Say you have some goals (or "resolutions", in the case of the new year)... How do you measure progress toward success? Goals are much easier to actually accomplish if you break it into steps. I haven't done the Googling, but I assume tapering with the help of patches or nicotine gum is a much more successful method of smoking cessation than cold turkey. Fitness improvements are almost by definition something to work toward one step at a time -- you can't just go from the couch to running a marathon, you need to run around the block first.

This all came about from me lying in bed thinking about some things I'd like to accomplish this year and trying to come up with ways to keep track of my paths toward them. A lot of this is based on my use of the Physics Diet web site for tracking my weight. Even when I'm not succeeding, I love having the data in front of me. I can forgive myself a big red spike if I then come back with some green afterward.

I want something like that for other goals, so I started bending my brain around it a little. Physics Diet depends on daily weight and body fat measurements, and each day your "goal" (in most cases, at least) is to weigh less than you did the day before. How do you break other types of goals into similarly measurable "micro-goals".

I think the main crux is how you formulate your goal.

Suppose I want to be able to run ten kilometers this year. The first step is to get out and run - period. That means running once in this next week is an improvement from the previous state of not running at all. Then if I get to the point where I am running consistently three days a week, I need to change my metric to something like distance covered or even time if my distance covered is the same as before. Obviously, this just got a lot more complex than a weight chart...
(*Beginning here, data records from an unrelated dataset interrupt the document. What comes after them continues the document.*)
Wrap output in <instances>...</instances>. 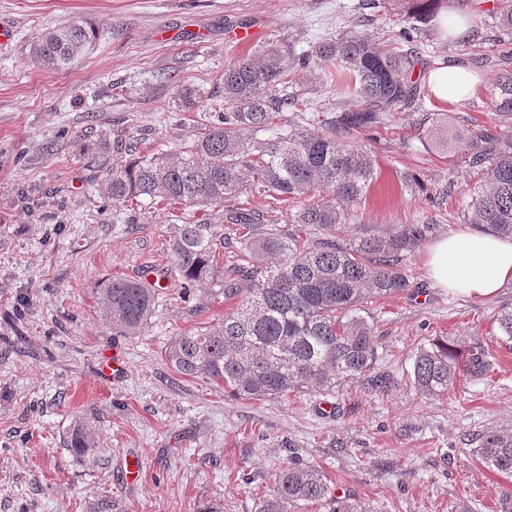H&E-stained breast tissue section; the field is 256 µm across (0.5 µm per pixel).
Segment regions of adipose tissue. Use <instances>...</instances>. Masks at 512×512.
I'll list each match as a JSON object with an SVG mask.
<instances>
[{
  "label": "adipose tissue",
  "instance_id": "adipose-tissue-1",
  "mask_svg": "<svg viewBox=\"0 0 512 512\" xmlns=\"http://www.w3.org/2000/svg\"><path fill=\"white\" fill-rule=\"evenodd\" d=\"M427 82L437 101L454 103L469 97L478 79L462 66L442 63ZM427 255L434 283L465 296H492L512 280V238L462 227L431 244Z\"/></svg>",
  "mask_w": 512,
  "mask_h": 512
}]
</instances>
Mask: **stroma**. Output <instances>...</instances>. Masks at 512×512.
Returning a JSON list of instances; mask_svg holds the SVG:
<instances>
[{
	"mask_svg": "<svg viewBox=\"0 0 512 512\" xmlns=\"http://www.w3.org/2000/svg\"><path fill=\"white\" fill-rule=\"evenodd\" d=\"M411 9L412 0H0V23L14 32L0 45V512H90L104 495L112 512H258L244 479L268 491L296 461L371 512H503L512 478L484 468L466 441L512 429V347L495 323L512 307L511 281L488 298L437 287L419 245L408 257L409 290L367 307L376 368L392 388L353 382L267 401L233 397L164 358L177 336L235 308L220 278L187 288L170 278L136 336L112 331L95 292L102 278L166 268L173 225L202 220L232 232L218 208L112 203L98 159L114 156L117 139L139 140L144 155L184 147L223 107L229 62L282 41L299 52L348 30L395 31ZM75 20L94 25V42L67 69H45L32 52L36 36ZM245 26L259 34L243 48L233 31ZM473 71L482 82L474 96L446 106L428 95L424 109L468 136L512 130L494 110V70ZM416 119L396 111L351 137L372 150L376 180L352 205L353 224L337 227L340 239L352 240L358 224L429 216L439 235L459 226L458 202L480 178L465 149L412 139ZM85 135L95 152L82 151ZM407 173L426 190L453 185L452 202L434 209L424 193H401ZM442 337L464 352L489 345L491 366L426 399L408 375L416 350ZM115 348L126 371L110 381L100 367ZM78 419L96 431L84 458L66 446ZM132 464L139 476L129 481Z\"/></svg>",
	"mask_w": 512,
	"mask_h": 512,
	"instance_id": "obj_1",
	"label": "stroma"
}]
</instances>
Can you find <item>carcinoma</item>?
Here are the masks:
<instances>
[{
	"label": "carcinoma",
	"instance_id": "carcinoma-1",
	"mask_svg": "<svg viewBox=\"0 0 512 512\" xmlns=\"http://www.w3.org/2000/svg\"><path fill=\"white\" fill-rule=\"evenodd\" d=\"M412 19L431 22L443 0H416ZM488 13L512 34V0H496ZM94 31L77 22L39 34L35 56L48 68L70 65L91 45ZM374 35L347 31L296 54L291 45L272 46L224 68V111L201 125L197 138L171 154L131 155L104 161V191L124 204L147 196L186 207H221L224 222L237 227L227 242L236 260L219 265L218 225L177 224L169 241L170 273L186 285L224 277V298L238 300L224 319L178 336L164 357L178 373L224 385L234 397L266 401L303 388L333 392L360 378L377 391L389 378L376 374L377 343L368 300L410 288L407 256L433 235L437 225L400 224L391 232L359 225L352 243L336 236L346 223L344 205L358 201L376 179L370 152L348 139L386 124L390 113L419 108L421 82L413 78L418 49L381 51ZM496 68L495 111L512 119V41H499L493 57H477ZM321 64L336 83V110L309 112L308 101L288 93L292 77ZM292 116L285 118L283 113ZM417 140L448 145V130L426 116L413 127ZM482 176L460 218L481 231L512 237V135H477L468 157ZM274 201L264 214L236 202L243 187ZM247 279L250 288H239ZM105 320L121 335H137L151 319L163 288L120 276L99 282ZM490 353L481 345L467 358L448 340L436 339L414 357L409 382L424 397L448 393L457 376L487 371ZM94 430L74 424L68 447L79 457L95 447ZM470 452L485 468L512 477V432L486 430L471 438ZM325 512H370L331 493L314 465L282 471L259 512H295L305 504Z\"/></svg>",
	"mask_w": 512,
	"mask_h": 512
}]
</instances>
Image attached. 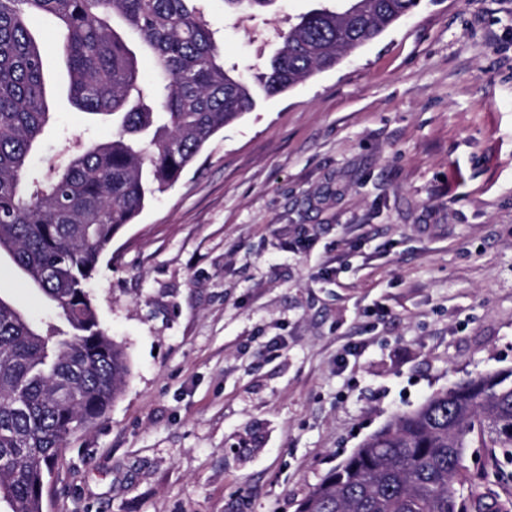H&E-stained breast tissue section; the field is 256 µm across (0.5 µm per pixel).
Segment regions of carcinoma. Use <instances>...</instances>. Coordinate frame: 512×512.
<instances>
[{
  "mask_svg": "<svg viewBox=\"0 0 512 512\" xmlns=\"http://www.w3.org/2000/svg\"><path fill=\"white\" fill-rule=\"evenodd\" d=\"M416 0H348L299 17L266 70L268 96L336 66L410 14ZM50 15L68 95L112 119V138L75 141L36 169L50 122L44 51L31 29ZM138 38L132 47L127 33ZM146 56L154 80L141 79ZM255 105L224 64L202 0H0V251L53 303L31 321L0 297V503L43 512L46 474L76 430L107 413L129 373L100 327L88 280L148 197L171 186L210 138ZM486 449L465 465L466 449ZM512 369L481 374L395 415L366 437L295 512H512Z\"/></svg>",
  "mask_w": 512,
  "mask_h": 512,
  "instance_id": "carcinoma-1",
  "label": "carcinoma"
}]
</instances>
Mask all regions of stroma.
I'll list each match as a JSON object with an SVG mask.
<instances>
[{"label":"stroma","instance_id":"1","mask_svg":"<svg viewBox=\"0 0 512 512\" xmlns=\"http://www.w3.org/2000/svg\"><path fill=\"white\" fill-rule=\"evenodd\" d=\"M318 0L206 17L251 78ZM33 164L76 112L54 19ZM130 373L44 512H295L396 414L512 368V0H420L336 68L258 95L112 239L89 285ZM0 296L54 308L0 255Z\"/></svg>","mask_w":512,"mask_h":512}]
</instances>
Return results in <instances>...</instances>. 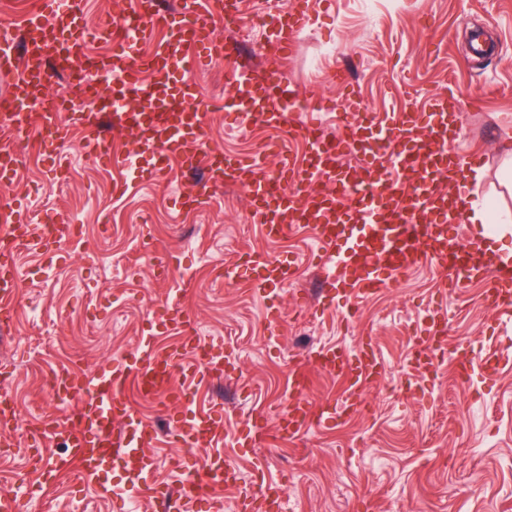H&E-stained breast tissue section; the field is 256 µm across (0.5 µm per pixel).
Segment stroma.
I'll return each instance as SVG.
<instances>
[{
  "label": "stroma",
  "mask_w": 512,
  "mask_h": 512,
  "mask_svg": "<svg viewBox=\"0 0 512 512\" xmlns=\"http://www.w3.org/2000/svg\"><path fill=\"white\" fill-rule=\"evenodd\" d=\"M216 35L257 73L276 68L284 85L330 108L324 122L332 135L349 90L380 113L447 97L461 122L458 147L481 158L484 177L468 179L469 199L494 194L512 207V190L499 181V144L512 132V0H323L295 51L275 61L263 29L220 27ZM269 136L262 124L231 127L215 112L203 138L214 151L244 154ZM24 145L30 162L0 184V208L20 201L33 217L15 251L16 314L0 325V394L15 400L22 426L66 418L43 371L97 374L135 349L152 310L177 299L200 337L233 355L223 376L198 385L194 404L177 408L185 421L193 405L219 403L227 432L249 415L274 427L276 409L287 403L289 367L303 354L301 338L350 350L367 343L379 354L383 375L369 383L362 414L292 445L239 448L225 440L224 456L244 481L280 486L284 512H512V324L486 309L482 283L446 293L440 273L423 266L355 306L340 299L321 313L316 287L324 270L309 230L266 239L249 223V200L234 183L213 187L208 206L179 211L172 205L182 188L178 168L151 185L138 170L88 162L74 141L61 182L36 141ZM118 180L131 185L121 197L112 193ZM47 219L82 232L46 250ZM254 248L296 270L281 294L277 328L264 319L266 299L224 277ZM441 308L445 361L422 374L407 357L427 315ZM489 350L499 354L494 374L459 383L454 358ZM29 446L21 429L0 434V495L13 496L17 512H155L151 502L116 497L130 481L121 467L108 462L81 480L55 470L56 443L36 456ZM146 452L158 482L174 487L183 448L162 433Z\"/></svg>",
  "instance_id": "obj_1"
}]
</instances>
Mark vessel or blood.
<instances>
[{
  "instance_id": "b4317fda",
  "label": "vessel or blood",
  "mask_w": 512,
  "mask_h": 512,
  "mask_svg": "<svg viewBox=\"0 0 512 512\" xmlns=\"http://www.w3.org/2000/svg\"><path fill=\"white\" fill-rule=\"evenodd\" d=\"M122 16L121 37H114L111 22L88 30L83 23L84 0H38L35 11L24 20V43L15 47L9 33L0 34V73L11 76L9 101L13 121L0 120V133L10 138H33L42 145V156L51 171L62 174L63 145L71 132H79L85 157L93 163L123 168L148 159L153 173H163L171 164L181 172H205L215 182L228 180L249 197L251 223L260 225L265 237L283 239L301 228H310L323 250L322 266L336 271L345 293L366 299L390 287L409 270L430 265L447 275L452 288L474 280L484 281L487 295L502 318L512 319V262L496 259L477 238L464 240L460 232L466 198L465 172L474 158L457 146L460 134L446 98L433 96L429 110L378 114L361 101L347 100L339 122L342 137L326 138L316 116L317 105L290 93L277 76L259 77L239 70L233 92L224 99V110L236 124L257 120L275 132L266 147L277 160L275 169L264 170L260 158L216 155L188 149L209 124V113L195 106L192 80L203 66L226 58L223 42L214 37L224 12L239 13L240 0H227L216 8L213 0H181L178 10L159 7L157 0H115ZM309 0H293L289 9L272 21L267 48L275 56L294 49L304 29ZM167 32L146 58H139L138 45L154 30ZM114 39L107 55L98 57L97 68L113 79L108 91H94L86 111L68 112L65 97H52L53 74L46 60L75 53L92 39ZM152 73L144 81V73ZM46 100L39 122L26 118L28 102ZM309 118L290 125L292 113ZM124 124L135 133L131 148L116 154L104 133L106 122ZM300 136L309 147L303 163L291 155L290 139ZM355 153L353 171L338 170L337 161ZM388 156L396 177H377L378 161ZM334 178L333 189H318L320 177ZM181 208L196 210L208 202L202 184H192L178 198ZM30 224L23 207L0 211V317L14 312L17 265L13 246L25 239ZM239 280L258 289L267 300L266 320L278 323V300L294 276L289 261L277 260L253 250L235 263ZM161 337L176 338L175 347H158ZM445 332L419 337V360L432 365L436 351L445 347ZM496 353L458 362L466 380L486 377L495 371ZM222 347L202 340L190 317L176 302L165 303L159 317L150 323L137 348L113 361L96 377L78 374L60 379L57 390L81 410L78 422L45 420L43 438L62 440L68 453L58 462L62 471L78 470L95 475L107 458L130 464L133 480L127 496L159 503L164 512H195L203 502L214 501L217 484L234 486V467L225 463L221 445L225 436L221 409L210 407L183 422L170 419L169 434L181 446H208L205 462L184 459L183 490L172 496L153 479L154 461L143 449L155 434L151 423L137 419L127 398L135 390L145 398L164 397L173 404L185 399L202 380L221 372ZM341 376L345 387L340 399L312 408L307 392L312 367ZM382 362L376 355L356 353L342 347L324 346L295 361L289 369V401L280 414L275 434H268L256 418H248L231 435L235 445H277L296 440L327 422L339 423L362 412L368 383L378 378ZM134 422L135 442L125 441L116 423ZM237 512H281V494L275 487L240 491Z\"/></svg>"
}]
</instances>
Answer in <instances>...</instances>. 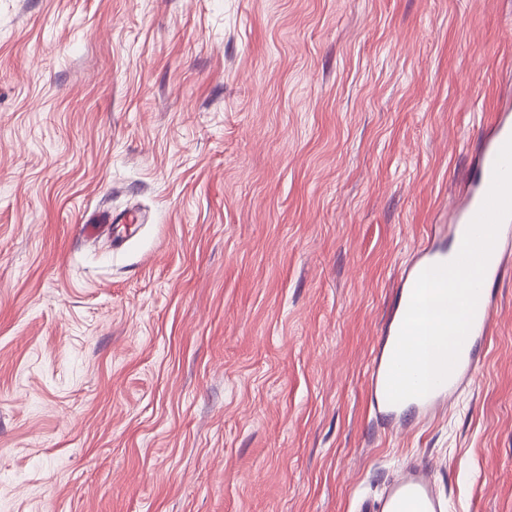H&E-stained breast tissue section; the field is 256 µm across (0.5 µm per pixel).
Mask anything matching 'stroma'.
I'll list each match as a JSON object with an SVG mask.
<instances>
[{
	"label": "stroma",
	"mask_w": 512,
	"mask_h": 512,
	"mask_svg": "<svg viewBox=\"0 0 512 512\" xmlns=\"http://www.w3.org/2000/svg\"><path fill=\"white\" fill-rule=\"evenodd\" d=\"M509 101L512 0H0V512H512V272L446 412L366 386ZM431 468L422 460L406 464L378 501L363 502L357 512H446Z\"/></svg>",
	"instance_id": "1"
}]
</instances>
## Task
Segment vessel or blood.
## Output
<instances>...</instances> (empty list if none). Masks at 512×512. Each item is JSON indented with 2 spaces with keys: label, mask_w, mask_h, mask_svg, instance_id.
<instances>
[{
  "label": "vessel or blood",
  "mask_w": 512,
  "mask_h": 512,
  "mask_svg": "<svg viewBox=\"0 0 512 512\" xmlns=\"http://www.w3.org/2000/svg\"><path fill=\"white\" fill-rule=\"evenodd\" d=\"M512 138V114L496 113L481 145L475 179L465 189L463 201L452 215L446 229L451 235L449 246L421 249L408 271L398 280L397 303L384 327V338L377 351L369 374L370 398L373 409L380 416L393 422L397 429H405L404 409H414L417 416H428L445 403L481 368L483 359L474 343H488L493 337V318L497 297L488 288H481L471 329L466 337L467 349L461 350L458 363L451 376L441 385L421 398H411L405 403L392 404L386 397V381L394 345L405 316L415 282L426 268L447 262L449 256L458 254L466 229L480 209L492 182L496 157L503 145ZM512 260V218L505 220L498 232L497 241L485 273L486 279H498ZM447 504L440 495L431 468L420 460L406 464L389 483L382 498L361 503L357 512H446Z\"/></svg>",
  "instance_id": "vessel-or-blood-1"
}]
</instances>
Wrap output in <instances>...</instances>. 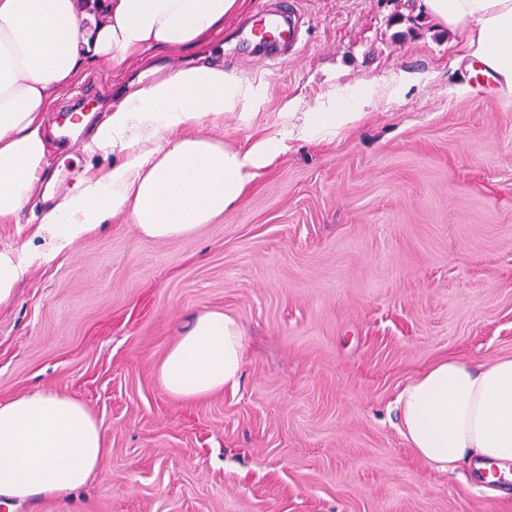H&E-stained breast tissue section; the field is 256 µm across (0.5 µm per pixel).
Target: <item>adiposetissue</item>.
I'll use <instances>...</instances> for the list:
<instances>
[{
    "instance_id": "1",
    "label": "adipose tissue",
    "mask_w": 512,
    "mask_h": 512,
    "mask_svg": "<svg viewBox=\"0 0 512 512\" xmlns=\"http://www.w3.org/2000/svg\"><path fill=\"white\" fill-rule=\"evenodd\" d=\"M436 21L459 29L471 57L512 89V0H423ZM245 0H110L103 16L79 0H0V223L33 199L47 168L44 115L81 83L85 60L119 67L157 49L198 47L243 11ZM223 68L184 67L127 96L96 128L93 148L110 167L83 171L64 200L43 212L41 244L0 250V305L42 255L57 254L119 213L150 238L169 239L237 206L283 148L267 138L228 147L199 128L252 96ZM383 86L329 93L288 137L324 139L359 121ZM196 134H188V127ZM242 329L230 315L199 314L171 346L157 379L171 397H205L240 384ZM396 407L402 433L431 468L512 463V357L473 365L444 357L410 380ZM105 454L103 430L72 397L34 391L0 402V503L59 497L83 487Z\"/></svg>"
}]
</instances>
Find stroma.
Returning a JSON list of instances; mask_svg holds the SVG:
<instances>
[{
	"label": "stroma",
	"instance_id": "1",
	"mask_svg": "<svg viewBox=\"0 0 512 512\" xmlns=\"http://www.w3.org/2000/svg\"><path fill=\"white\" fill-rule=\"evenodd\" d=\"M295 54L258 72L237 21L195 49L120 69L92 64L45 123L48 175L70 188L105 120L69 138L66 109L106 105L199 58L253 97L207 134L284 149L235 208L171 239L127 215L36 260L0 308V402L41 390L78 398L100 423V471L65 496L0 512H512V485L469 466L430 468L395 409L438 358L512 357V92L477 83L463 33L423 0H302ZM414 80L400 84L401 76ZM391 96L325 141L288 137L335 88ZM42 196L0 224V250L40 242ZM244 330L238 389L177 400L156 369L197 314Z\"/></svg>",
	"mask_w": 512,
	"mask_h": 512
}]
</instances>
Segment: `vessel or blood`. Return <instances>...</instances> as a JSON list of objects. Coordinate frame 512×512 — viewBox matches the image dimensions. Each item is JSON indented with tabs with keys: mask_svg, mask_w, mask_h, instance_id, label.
<instances>
[{
	"mask_svg": "<svg viewBox=\"0 0 512 512\" xmlns=\"http://www.w3.org/2000/svg\"><path fill=\"white\" fill-rule=\"evenodd\" d=\"M299 13L297 0H287L280 9L257 11L241 30V42L258 48L257 65L265 67L278 62L283 50L296 46L299 39Z\"/></svg>",
	"mask_w": 512,
	"mask_h": 512,
	"instance_id": "b4317fda",
	"label": "vessel or blood"
}]
</instances>
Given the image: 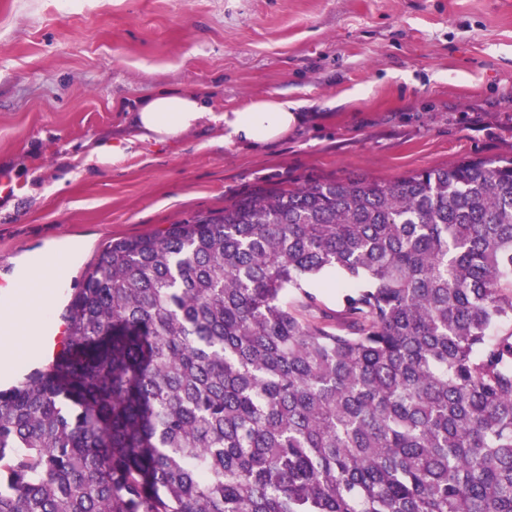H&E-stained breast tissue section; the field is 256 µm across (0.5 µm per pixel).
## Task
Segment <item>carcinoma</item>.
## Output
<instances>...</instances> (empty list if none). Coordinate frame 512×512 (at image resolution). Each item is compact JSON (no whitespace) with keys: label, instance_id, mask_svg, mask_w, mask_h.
<instances>
[{"label":"carcinoma","instance_id":"carcinoma-1","mask_svg":"<svg viewBox=\"0 0 512 512\" xmlns=\"http://www.w3.org/2000/svg\"><path fill=\"white\" fill-rule=\"evenodd\" d=\"M64 318L0 391V512H512V159L252 191Z\"/></svg>","mask_w":512,"mask_h":512}]
</instances>
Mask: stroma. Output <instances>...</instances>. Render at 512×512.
<instances>
[{
	"instance_id": "1",
	"label": "stroma",
	"mask_w": 512,
	"mask_h": 512,
	"mask_svg": "<svg viewBox=\"0 0 512 512\" xmlns=\"http://www.w3.org/2000/svg\"><path fill=\"white\" fill-rule=\"evenodd\" d=\"M185 89L218 111L301 100L303 119L257 147L212 124L137 140L139 104ZM469 157L512 158V0H0V276L79 242L56 314L111 241L260 186Z\"/></svg>"
}]
</instances>
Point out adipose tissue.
Listing matches in <instances>:
<instances>
[{"label": "adipose tissue", "mask_w": 512, "mask_h": 512, "mask_svg": "<svg viewBox=\"0 0 512 512\" xmlns=\"http://www.w3.org/2000/svg\"><path fill=\"white\" fill-rule=\"evenodd\" d=\"M302 102L282 96L252 100L240 108L215 112L206 96L197 90H165L141 103L133 116L139 137L163 141L179 137L201 124L212 122L222 127L230 143L262 145L286 135L302 120ZM63 275H56L54 285H39L20 292L9 323L1 335L14 339L11 361L26 357L36 346L37 338L26 325L31 320L49 319L55 308L58 287L64 286Z\"/></svg>", "instance_id": "ef3b65f1"}]
</instances>
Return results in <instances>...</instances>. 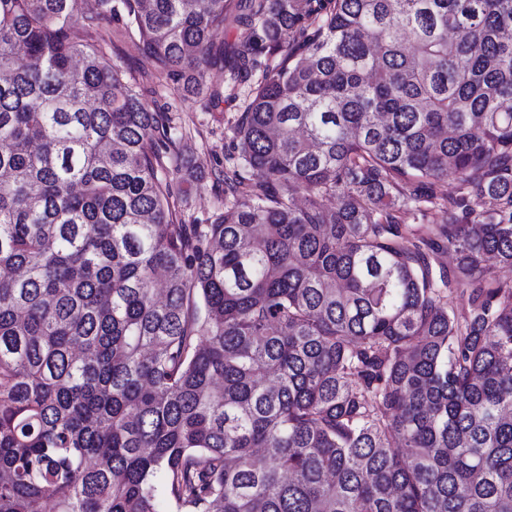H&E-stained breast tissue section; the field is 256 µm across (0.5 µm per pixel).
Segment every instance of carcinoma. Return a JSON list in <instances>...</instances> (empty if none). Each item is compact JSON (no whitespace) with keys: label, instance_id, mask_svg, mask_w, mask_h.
I'll return each mask as SVG.
<instances>
[{"label":"carcinoma","instance_id":"obj_1","mask_svg":"<svg viewBox=\"0 0 512 512\" xmlns=\"http://www.w3.org/2000/svg\"><path fill=\"white\" fill-rule=\"evenodd\" d=\"M100 2L0 0V512H512V0ZM119 13L246 87L207 224Z\"/></svg>","mask_w":512,"mask_h":512}]
</instances>
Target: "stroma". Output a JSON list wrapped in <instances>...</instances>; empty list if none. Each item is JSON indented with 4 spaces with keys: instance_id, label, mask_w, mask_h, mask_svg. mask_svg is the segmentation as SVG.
I'll return each mask as SVG.
<instances>
[{
    "instance_id": "stroma-1",
    "label": "stroma",
    "mask_w": 512,
    "mask_h": 512,
    "mask_svg": "<svg viewBox=\"0 0 512 512\" xmlns=\"http://www.w3.org/2000/svg\"><path fill=\"white\" fill-rule=\"evenodd\" d=\"M103 50L135 77L151 108L166 113L172 127L184 135V147L201 175L190 187L183 207L186 223L203 224L224 202L219 172L229 169L236 153L233 127L244 110L243 98H226L211 104L203 97H184L183 81L153 80V60L136 33L125 31L122 22L103 21L95 32Z\"/></svg>"
}]
</instances>
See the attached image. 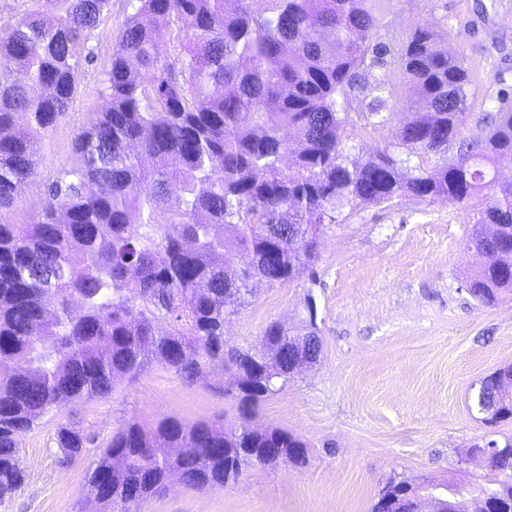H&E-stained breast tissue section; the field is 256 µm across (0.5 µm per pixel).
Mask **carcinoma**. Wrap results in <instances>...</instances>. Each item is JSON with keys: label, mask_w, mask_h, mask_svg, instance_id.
<instances>
[{"label": "carcinoma", "mask_w": 512, "mask_h": 512, "mask_svg": "<svg viewBox=\"0 0 512 512\" xmlns=\"http://www.w3.org/2000/svg\"><path fill=\"white\" fill-rule=\"evenodd\" d=\"M385 0H130L103 79L106 106L74 139L78 164L45 187L32 224H0V500L25 483L20 439L63 404L112 393L159 361L191 384L220 367L225 394L252 407L278 394L314 341L288 343L269 325L255 349L229 348L224 316L263 284L314 274L318 238L344 209L394 198L464 203L485 189L469 244L487 255L468 279L470 296L492 306L512 292V92L498 91L466 141L457 142L472 79L448 54V31L414 28L387 40ZM111 0H35L0 40V205L37 175L46 133L69 112L79 70L93 62L75 46L109 18ZM169 43L172 54L161 55ZM401 71L403 121L385 148L361 158L343 136L385 125V83L361 108L362 77ZM441 165L411 166L413 155ZM245 254L243 265L234 259ZM165 320L169 329L157 323ZM278 358L277 377L266 372ZM470 409L489 428L487 488L512 510V437L494 428L512 418L495 374L479 382ZM92 438L74 422L55 431L59 463L82 457ZM307 445L279 428L186 423L128 424L87 476L93 498L112 512H136L180 472L198 491L243 470L303 465ZM110 476L102 487L99 474ZM390 498L410 512L413 491L389 479L370 512Z\"/></svg>", "instance_id": "1"}]
</instances>
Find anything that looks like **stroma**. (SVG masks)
<instances>
[{
    "label": "stroma",
    "mask_w": 512,
    "mask_h": 512,
    "mask_svg": "<svg viewBox=\"0 0 512 512\" xmlns=\"http://www.w3.org/2000/svg\"><path fill=\"white\" fill-rule=\"evenodd\" d=\"M474 0H386L388 37L401 43L415 24L438 26L444 16L467 18ZM486 18L452 25L446 47L473 72L470 108L461 129L469 137L501 85L512 86V0H484ZM130 12L112 0L107 24L77 54L96 59L79 78L72 109L44 138L38 174L0 207V224L33 221L44 183L76 165L72 143L101 109L102 78ZM481 200L391 202L344 210L320 239L316 280L308 276L265 285L224 329L228 346H259L266 327L301 332L307 303L316 306L318 361L298 371L284 390L252 412L257 428H281L308 446L303 466L254 467L237 481L207 492L171 479L141 512H369L378 490L393 477L484 483L480 462L460 453L484 435L468 409L479 380L512 365V294L478 305L464 289L484 264L466 243ZM230 377L208 370L188 384L154 362L134 379H117L105 398L63 406L20 440L26 483L0 501V512H110L90 501L86 476L96 454L130 422L153 426L164 417L185 422H238L225 395ZM79 423L94 440L82 459L60 466L53 437L58 425Z\"/></svg>",
    "instance_id": "35a3bbf8"
}]
</instances>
At least there are still obvious metrics, though - in the example above you have frequency, distance, and time. All of which you can easily measure and compare. You might even be able to make a pretty chart/graph to show progress/regression. Even without the chart I could track progress in each of the metrics and use that data to motivate myself toward my originally stated goal of running 10k within my time frame.

Here's another one: I want to learn to play my Fluke ukulele. How the heck do I "chunkify" something like that? Well, I could rephrase the goal to something more like "I want to practice the ukulele every day." That give me the frequency metric again. I could also perhaps measure a duration metric, too. Those will definitely be helpful to me at the start, but after a while two hours of plinking tunelessly will become a disappointment, and it's a big jump from counting how often I practice to counting something like songs I've learned to play....

Perhaps this illustrates a lack of knowledge -- I might not actually understand what it takes to reach my goal.

Maybe that's OK, though. Maybe tracking data on these small metrics is just a way to get me off the ground for some goals, while with others - like running or other fitness goals - it could be a long-lasting habit.

Besides, there are other things to track. Perhaps some goals are better broken into a sequential checklist of milestones -- when you can check something off, you have made progress. This sort of goal wouldn't really have backwards progress, I suppose, aside from stalling out on time.

What do you think? Is this likely to be a useful tack for achieving goals? Am I just using the idea of tracking data as a procrastination tool? (Thanks to my experience with Physics Diet, I'm quite certain this isn't the case. Tracking measurements takes very little effort and thinking out your goals is never a bad thing.)